_PROBLEM TO WORK ON_
Go through the data from its first line and retype each line, stopping once the line containing "34 165 31.25" has been retyped.

** GIVEN INFORMATION follows **

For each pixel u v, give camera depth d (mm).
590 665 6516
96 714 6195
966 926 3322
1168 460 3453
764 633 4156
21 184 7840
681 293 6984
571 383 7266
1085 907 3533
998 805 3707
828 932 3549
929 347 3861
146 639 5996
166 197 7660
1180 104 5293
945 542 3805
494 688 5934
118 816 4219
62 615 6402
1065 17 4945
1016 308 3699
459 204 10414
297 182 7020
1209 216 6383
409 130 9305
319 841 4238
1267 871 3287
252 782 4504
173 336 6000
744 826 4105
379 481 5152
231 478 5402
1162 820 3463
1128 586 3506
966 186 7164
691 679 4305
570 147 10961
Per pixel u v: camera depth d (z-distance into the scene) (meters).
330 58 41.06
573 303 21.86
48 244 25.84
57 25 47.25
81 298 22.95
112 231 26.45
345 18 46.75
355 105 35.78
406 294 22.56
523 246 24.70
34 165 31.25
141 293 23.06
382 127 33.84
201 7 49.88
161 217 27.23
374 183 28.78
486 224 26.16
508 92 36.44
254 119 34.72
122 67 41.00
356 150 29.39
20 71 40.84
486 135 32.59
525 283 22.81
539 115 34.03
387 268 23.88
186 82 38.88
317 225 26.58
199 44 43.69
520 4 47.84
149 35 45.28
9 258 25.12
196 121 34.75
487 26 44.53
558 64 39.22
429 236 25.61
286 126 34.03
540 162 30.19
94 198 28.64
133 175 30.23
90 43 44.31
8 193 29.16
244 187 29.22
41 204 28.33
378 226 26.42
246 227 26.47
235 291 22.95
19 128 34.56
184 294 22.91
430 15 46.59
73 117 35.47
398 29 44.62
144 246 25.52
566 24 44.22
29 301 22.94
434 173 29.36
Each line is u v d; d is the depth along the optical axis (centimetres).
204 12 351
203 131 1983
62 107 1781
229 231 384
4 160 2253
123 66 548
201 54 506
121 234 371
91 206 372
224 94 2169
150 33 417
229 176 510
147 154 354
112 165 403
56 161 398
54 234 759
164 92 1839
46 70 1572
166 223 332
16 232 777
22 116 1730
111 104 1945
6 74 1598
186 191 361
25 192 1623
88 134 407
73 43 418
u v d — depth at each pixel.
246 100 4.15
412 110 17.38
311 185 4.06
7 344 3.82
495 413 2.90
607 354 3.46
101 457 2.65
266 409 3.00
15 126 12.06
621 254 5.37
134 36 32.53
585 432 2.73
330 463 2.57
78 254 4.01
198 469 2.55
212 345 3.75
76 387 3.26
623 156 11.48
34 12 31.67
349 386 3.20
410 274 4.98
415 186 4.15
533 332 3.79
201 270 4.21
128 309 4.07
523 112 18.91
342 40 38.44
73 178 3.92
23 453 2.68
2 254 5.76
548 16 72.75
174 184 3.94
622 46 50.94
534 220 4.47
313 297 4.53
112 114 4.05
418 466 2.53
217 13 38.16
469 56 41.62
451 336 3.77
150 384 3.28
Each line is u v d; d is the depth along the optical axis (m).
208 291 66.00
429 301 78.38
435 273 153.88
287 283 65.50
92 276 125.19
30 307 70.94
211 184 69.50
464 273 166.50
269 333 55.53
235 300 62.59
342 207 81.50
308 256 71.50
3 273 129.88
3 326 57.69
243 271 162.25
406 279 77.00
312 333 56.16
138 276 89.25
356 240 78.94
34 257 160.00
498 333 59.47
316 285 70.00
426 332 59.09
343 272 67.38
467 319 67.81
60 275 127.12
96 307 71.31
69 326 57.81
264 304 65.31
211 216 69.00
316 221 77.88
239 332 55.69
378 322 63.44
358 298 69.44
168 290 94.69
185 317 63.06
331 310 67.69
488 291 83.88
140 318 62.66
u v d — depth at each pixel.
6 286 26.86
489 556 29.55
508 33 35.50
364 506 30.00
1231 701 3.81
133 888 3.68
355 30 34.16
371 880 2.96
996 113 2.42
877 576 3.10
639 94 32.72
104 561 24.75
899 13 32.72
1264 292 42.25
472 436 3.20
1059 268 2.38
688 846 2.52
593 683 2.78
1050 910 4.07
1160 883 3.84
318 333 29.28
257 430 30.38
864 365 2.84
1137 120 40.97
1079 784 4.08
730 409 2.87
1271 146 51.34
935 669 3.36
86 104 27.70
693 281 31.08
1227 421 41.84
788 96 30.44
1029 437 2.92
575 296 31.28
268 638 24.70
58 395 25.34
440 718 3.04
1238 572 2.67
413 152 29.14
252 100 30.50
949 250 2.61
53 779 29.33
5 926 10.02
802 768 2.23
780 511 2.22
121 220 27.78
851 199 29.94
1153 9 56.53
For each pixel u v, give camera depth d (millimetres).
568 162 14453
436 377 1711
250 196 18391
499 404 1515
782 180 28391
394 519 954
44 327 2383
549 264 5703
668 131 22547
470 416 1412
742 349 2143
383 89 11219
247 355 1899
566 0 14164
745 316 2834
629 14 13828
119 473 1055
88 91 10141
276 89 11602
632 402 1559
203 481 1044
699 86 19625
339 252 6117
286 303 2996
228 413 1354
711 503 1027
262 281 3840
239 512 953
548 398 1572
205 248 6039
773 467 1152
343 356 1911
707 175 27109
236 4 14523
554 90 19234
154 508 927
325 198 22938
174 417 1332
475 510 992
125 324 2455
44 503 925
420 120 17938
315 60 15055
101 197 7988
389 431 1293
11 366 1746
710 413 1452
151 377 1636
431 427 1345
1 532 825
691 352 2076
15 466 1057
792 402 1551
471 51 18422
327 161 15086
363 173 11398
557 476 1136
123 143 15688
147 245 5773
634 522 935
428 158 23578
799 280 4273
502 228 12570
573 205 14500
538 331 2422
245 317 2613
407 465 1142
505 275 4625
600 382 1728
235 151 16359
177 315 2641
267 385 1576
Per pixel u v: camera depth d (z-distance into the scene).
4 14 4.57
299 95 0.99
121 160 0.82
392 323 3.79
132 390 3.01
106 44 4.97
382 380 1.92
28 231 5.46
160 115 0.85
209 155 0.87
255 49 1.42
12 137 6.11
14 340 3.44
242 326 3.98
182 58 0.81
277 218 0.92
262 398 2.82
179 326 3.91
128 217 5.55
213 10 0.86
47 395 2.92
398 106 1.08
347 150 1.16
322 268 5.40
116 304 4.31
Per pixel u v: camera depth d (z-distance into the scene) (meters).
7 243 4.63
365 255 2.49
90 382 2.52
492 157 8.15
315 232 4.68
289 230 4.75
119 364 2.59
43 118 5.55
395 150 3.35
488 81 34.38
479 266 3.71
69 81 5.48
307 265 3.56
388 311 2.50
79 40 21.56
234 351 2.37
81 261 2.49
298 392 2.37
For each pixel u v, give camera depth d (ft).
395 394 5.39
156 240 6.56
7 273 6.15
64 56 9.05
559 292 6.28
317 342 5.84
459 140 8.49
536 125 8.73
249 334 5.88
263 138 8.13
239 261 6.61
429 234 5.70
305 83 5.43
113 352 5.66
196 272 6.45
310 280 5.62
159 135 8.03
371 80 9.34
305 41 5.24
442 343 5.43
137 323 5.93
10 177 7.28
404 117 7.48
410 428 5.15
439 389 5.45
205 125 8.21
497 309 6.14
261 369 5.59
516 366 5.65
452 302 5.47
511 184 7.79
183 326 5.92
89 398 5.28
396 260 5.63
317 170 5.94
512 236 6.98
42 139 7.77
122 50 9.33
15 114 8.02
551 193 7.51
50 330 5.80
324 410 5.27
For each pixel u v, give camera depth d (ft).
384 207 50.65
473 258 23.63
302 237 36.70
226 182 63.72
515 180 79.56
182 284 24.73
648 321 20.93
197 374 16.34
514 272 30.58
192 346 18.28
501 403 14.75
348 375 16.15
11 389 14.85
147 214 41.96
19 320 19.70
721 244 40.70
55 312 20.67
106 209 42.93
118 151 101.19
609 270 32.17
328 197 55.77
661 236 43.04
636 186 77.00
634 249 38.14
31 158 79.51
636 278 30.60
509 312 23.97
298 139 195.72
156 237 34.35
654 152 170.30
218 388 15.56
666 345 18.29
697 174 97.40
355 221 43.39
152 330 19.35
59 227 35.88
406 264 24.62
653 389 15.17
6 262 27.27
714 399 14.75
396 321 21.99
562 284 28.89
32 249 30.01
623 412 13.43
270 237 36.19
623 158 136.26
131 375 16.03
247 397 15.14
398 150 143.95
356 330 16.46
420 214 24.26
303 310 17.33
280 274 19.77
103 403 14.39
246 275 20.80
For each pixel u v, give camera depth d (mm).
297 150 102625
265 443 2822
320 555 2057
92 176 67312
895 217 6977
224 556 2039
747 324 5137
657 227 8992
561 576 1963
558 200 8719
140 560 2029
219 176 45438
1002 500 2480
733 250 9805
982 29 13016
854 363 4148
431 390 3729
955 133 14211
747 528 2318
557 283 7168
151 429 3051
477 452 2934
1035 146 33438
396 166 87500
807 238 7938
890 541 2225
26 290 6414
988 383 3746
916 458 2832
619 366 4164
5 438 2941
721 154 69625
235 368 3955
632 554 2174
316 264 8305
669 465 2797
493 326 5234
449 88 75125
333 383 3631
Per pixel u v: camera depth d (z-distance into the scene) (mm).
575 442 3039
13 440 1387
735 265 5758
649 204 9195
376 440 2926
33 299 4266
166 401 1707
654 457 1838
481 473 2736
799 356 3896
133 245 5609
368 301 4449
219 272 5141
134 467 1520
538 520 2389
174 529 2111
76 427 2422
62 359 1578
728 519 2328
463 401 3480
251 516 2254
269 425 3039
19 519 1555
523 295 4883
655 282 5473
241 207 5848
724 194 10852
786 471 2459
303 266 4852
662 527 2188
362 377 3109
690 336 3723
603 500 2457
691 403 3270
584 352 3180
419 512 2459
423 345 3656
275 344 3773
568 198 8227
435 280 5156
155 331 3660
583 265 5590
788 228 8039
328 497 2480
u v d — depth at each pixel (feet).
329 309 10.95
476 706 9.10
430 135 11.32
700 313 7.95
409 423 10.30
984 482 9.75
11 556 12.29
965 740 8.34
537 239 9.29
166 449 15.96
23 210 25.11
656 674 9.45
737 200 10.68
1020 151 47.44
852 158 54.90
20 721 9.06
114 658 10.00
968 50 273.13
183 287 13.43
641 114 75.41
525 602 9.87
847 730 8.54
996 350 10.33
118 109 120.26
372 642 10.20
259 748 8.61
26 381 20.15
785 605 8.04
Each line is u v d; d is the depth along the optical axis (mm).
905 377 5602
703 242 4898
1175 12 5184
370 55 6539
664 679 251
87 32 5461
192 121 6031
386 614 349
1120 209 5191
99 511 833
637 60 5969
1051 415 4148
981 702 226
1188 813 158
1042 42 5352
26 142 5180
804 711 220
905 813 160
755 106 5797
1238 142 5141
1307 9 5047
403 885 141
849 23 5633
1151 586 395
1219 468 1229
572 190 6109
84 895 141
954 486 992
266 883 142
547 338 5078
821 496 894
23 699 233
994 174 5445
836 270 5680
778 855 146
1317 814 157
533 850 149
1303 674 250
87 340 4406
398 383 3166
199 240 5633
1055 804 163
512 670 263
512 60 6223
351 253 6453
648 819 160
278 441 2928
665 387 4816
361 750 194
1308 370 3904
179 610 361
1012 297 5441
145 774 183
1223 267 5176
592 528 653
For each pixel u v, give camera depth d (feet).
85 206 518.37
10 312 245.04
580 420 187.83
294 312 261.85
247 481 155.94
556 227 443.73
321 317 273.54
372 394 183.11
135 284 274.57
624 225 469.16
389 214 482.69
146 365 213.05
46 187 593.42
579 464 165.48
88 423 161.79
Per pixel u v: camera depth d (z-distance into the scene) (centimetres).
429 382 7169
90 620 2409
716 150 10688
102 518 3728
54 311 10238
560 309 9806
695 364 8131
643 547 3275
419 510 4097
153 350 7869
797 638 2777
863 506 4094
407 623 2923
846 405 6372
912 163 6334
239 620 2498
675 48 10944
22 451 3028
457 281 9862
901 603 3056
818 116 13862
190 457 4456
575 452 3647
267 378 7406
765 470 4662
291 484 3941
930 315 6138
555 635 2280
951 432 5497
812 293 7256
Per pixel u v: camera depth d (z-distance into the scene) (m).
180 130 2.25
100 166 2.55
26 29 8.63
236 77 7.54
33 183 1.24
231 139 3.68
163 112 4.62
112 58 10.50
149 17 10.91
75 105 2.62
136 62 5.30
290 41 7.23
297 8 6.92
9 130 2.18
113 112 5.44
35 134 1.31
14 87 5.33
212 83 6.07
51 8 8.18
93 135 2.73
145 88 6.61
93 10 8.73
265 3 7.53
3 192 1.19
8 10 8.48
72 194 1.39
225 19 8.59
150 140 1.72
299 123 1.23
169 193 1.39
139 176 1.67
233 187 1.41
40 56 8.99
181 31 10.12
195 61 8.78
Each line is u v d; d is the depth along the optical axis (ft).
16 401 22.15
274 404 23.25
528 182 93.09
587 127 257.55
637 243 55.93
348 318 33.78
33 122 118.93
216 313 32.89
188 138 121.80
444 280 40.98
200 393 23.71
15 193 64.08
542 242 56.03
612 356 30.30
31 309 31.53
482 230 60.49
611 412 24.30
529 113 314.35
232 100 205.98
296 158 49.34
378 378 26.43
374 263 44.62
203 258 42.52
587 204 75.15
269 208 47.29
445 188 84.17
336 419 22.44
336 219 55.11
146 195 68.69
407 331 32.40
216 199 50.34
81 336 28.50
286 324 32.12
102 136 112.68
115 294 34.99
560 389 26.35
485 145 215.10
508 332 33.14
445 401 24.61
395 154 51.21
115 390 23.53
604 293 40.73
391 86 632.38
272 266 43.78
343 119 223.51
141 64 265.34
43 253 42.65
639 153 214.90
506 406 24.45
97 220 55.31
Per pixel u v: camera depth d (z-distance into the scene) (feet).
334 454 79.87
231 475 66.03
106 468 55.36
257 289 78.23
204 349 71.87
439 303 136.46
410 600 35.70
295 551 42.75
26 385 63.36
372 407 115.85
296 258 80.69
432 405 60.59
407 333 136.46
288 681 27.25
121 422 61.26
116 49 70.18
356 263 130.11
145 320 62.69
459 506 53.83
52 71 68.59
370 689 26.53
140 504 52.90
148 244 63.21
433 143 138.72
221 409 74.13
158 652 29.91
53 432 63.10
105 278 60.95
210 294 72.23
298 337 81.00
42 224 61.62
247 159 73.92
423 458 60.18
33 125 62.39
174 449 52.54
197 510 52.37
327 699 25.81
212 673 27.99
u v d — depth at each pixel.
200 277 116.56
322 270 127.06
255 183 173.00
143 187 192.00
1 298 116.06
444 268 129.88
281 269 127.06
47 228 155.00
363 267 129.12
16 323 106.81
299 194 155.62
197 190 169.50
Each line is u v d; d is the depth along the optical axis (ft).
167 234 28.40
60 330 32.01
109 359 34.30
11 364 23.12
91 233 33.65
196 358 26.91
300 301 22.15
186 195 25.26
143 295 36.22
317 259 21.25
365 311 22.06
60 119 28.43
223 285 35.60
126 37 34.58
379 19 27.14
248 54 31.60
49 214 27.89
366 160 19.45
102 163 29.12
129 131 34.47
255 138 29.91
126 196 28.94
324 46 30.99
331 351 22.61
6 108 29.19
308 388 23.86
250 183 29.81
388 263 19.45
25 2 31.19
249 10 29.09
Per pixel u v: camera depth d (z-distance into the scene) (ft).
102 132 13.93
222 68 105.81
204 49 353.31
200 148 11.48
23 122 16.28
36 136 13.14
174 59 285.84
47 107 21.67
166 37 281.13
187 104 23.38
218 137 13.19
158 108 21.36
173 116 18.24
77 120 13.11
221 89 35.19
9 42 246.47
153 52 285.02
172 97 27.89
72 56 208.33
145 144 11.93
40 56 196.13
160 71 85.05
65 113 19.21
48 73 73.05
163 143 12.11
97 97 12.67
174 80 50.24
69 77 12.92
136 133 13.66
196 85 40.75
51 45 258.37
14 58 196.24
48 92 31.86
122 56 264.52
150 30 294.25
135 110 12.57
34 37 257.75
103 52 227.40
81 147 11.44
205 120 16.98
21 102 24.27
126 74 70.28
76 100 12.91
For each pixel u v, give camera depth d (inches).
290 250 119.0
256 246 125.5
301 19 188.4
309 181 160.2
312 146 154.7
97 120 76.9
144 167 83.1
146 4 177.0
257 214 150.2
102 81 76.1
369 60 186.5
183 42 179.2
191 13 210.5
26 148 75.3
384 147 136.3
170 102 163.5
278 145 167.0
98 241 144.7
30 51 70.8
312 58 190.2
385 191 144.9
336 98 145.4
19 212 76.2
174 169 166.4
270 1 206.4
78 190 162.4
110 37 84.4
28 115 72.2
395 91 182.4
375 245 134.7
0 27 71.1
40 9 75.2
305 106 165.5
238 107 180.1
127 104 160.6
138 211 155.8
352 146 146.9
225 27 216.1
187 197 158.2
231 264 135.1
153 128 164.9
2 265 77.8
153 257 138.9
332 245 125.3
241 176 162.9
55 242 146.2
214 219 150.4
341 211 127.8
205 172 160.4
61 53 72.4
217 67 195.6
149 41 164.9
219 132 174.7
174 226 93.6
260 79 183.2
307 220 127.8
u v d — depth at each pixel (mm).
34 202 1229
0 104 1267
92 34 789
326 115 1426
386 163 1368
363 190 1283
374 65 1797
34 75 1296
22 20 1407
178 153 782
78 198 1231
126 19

** End of GIVEN INFORMATION **

_YOUR SOLUTION_
For each pixel u v, give camera depth d (mm).
590 665 6516
96 714 6195
966 926 3322
1168 460 3453
764 633 4156
21 184 7840
681 293 6984
571 383 7266
1085 907 3533
998 805 3707
828 932 3549
929 347 3861
146 639 5996
166 197 7660
1180 104 5293
945 542 3805
494 688 5934
118 816 4219
62 615 6402
1065 17 4945
1016 308 3699
459 204 10414
297 182 7020
1209 216 6383
409 130 9305
319 841 4238
1267 871 3287
252 782 4504
173 336 6000
744 826 4105
379 481 5152
231 478 5402
1162 820 3463
1128 586 3506
966 186 7164
691 679 4305
570 147 10961
Per pixel u v: camera depth d (z-distance into the scene) (meters).
330 58 41.06
573 303 21.86
48 244 25.84
57 25 47.25
81 298 22.95
112 231 26.45
345 18 46.75
355 105 35.78
406 294 22.56
523 246 24.70
34 165 31.25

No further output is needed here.